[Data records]
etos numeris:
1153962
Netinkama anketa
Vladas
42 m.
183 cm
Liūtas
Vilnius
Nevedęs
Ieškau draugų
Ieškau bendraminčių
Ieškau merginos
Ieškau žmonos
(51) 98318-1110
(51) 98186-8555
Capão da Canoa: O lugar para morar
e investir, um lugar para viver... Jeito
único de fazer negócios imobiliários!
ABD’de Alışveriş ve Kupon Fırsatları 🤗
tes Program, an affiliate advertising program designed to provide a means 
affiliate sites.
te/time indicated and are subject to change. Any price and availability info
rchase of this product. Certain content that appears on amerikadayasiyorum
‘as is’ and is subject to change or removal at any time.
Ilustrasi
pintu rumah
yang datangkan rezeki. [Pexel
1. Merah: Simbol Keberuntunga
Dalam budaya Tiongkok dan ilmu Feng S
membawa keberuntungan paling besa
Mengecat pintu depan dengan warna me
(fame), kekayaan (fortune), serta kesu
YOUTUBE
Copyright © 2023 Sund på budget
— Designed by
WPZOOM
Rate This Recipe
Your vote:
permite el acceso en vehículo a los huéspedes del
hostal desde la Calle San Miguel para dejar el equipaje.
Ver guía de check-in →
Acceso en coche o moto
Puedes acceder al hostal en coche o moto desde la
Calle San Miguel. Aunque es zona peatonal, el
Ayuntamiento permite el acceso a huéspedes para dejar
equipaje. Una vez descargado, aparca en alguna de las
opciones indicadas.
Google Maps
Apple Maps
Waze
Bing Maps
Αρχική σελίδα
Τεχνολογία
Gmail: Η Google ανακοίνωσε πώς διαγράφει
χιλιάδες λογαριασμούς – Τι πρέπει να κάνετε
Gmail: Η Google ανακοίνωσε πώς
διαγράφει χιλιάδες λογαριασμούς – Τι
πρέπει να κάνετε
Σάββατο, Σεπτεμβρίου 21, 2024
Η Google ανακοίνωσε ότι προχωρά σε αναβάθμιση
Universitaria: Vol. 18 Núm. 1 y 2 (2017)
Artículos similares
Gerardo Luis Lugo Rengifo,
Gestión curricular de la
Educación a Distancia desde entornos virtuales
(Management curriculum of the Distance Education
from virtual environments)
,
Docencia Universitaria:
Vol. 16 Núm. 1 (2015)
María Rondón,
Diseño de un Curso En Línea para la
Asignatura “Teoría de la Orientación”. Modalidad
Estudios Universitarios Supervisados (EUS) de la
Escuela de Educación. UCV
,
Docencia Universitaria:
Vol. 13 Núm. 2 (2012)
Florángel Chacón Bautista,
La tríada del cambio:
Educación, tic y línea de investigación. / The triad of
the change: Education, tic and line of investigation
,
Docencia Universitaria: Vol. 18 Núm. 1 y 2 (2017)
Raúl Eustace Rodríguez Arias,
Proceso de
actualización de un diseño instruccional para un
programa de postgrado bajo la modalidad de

_EXERCISE INSTRUCTIONS_
Print each entry exactly as it appears above.

_ANSWER_
etos numeris:
1153962
Netinkama anketa
Vladas
42 m.
183 cm
Liūtas
Vilnius
Nevedęs
Ieškau draugų
Ieškau bendraminčių
Ieškau merginos
Ieškau žmonos
(51) 98318-1110
(51) 98186-8555
Capão da Canoa: O lugar para morar
e investir, um lugar para viver... Jeito
único de fazer negócios imobiliários!
ABD’de Alışveriş ve Kupon Fırsatları 🤗
tes Program, an affiliate advertising program designed to provide a means 
affiliate sites.
te/time indicated and are subject to change. Any price and availability info
rchase of this product. Certain content that appears on amerikadayasiyorum
‘as is’ and is subject to change or removal at any time.
Ilustrasi
pintu rumah
yang datangkan rezeki. [Pexel
1. Merah: Simbol Keberuntunga
Dalam budaya Tiongkok dan ilmu Feng S
membawa keberuntungan paling besa
Mengecat pintu depan dengan warna me
(fame), kekayaan (fortune), serta kesu
YOUTUBE
Copyright © 2023 Sund på budget
— Designed by
WPZOOM
Rate This Recipe
Your vote:
permite el acceso en vehículo a los huéspedes del
hostal desde la Calle San Miguel para dejar el equipaje.
Ver guía de check-in →
Acceso en coche o moto
Puedes acceder al hostal en coche o moto desde la
Calle San Miguel. Aunque es zona peatonal, el
Ayuntamiento permite el acceso a huéspedes para dejar
equipaje. Una vez descargado, aparca en alguna de las
opciones indicadas.
Google Maps
Apple Maps
Waze
Bing Maps
Αρχική σελίδα
Τεχνολογία
Gmail: Η Google ανακοίνωσε πώς διαγράφει
χιλιάδες λογαριασμούς – Τι πρέπει να κάνετε
Gmail: Η Google ανακοίνωσε πώς
διαγράφει χιλιάδες λογαριασμούς – Τι
πρέπει να κάνετε
Σάββατο, Σεπτεμβρίου 21, 2024
Η Google ανακοίνωσε ότι προχωρά σε αναβάθμιση
Universitaria: Vol. 18 Núm. 1 y 2 (2017)
Artículos similares
Gerardo Luis Lugo Rengifo,
Gestión curricular de la
Educación a Distancia desde entornos virtuales
(Management curriculum of the Distance Education
from virtual environments)
,
Docencia Universitaria:
Vol. 16 Núm. 1 (2015)
María Rondón,
Diseño de un Curso En Línea para la
Asignatura “Teoría de la Orientación”. Modalidad
Estudios Universitarios Supervisados (EUS) de la
Escuela de Educación. UCV
,
Docencia Universitaria:
Vol. 13 Núm. 2 (2012)
Florángel Chacón Bautista,
La tríada del cambio:
Educación, tic y línea de investigación. / The triad of
the change: Education, tic and line of investigation
,
Docencia Universitaria: Vol. 18 Núm. 1 y 2 (2017)
Raúl Eustace Rodríguez Arias,
Proceso de
actualización de un diseño instruccional para un
programa de postgrado bajo la modalidad de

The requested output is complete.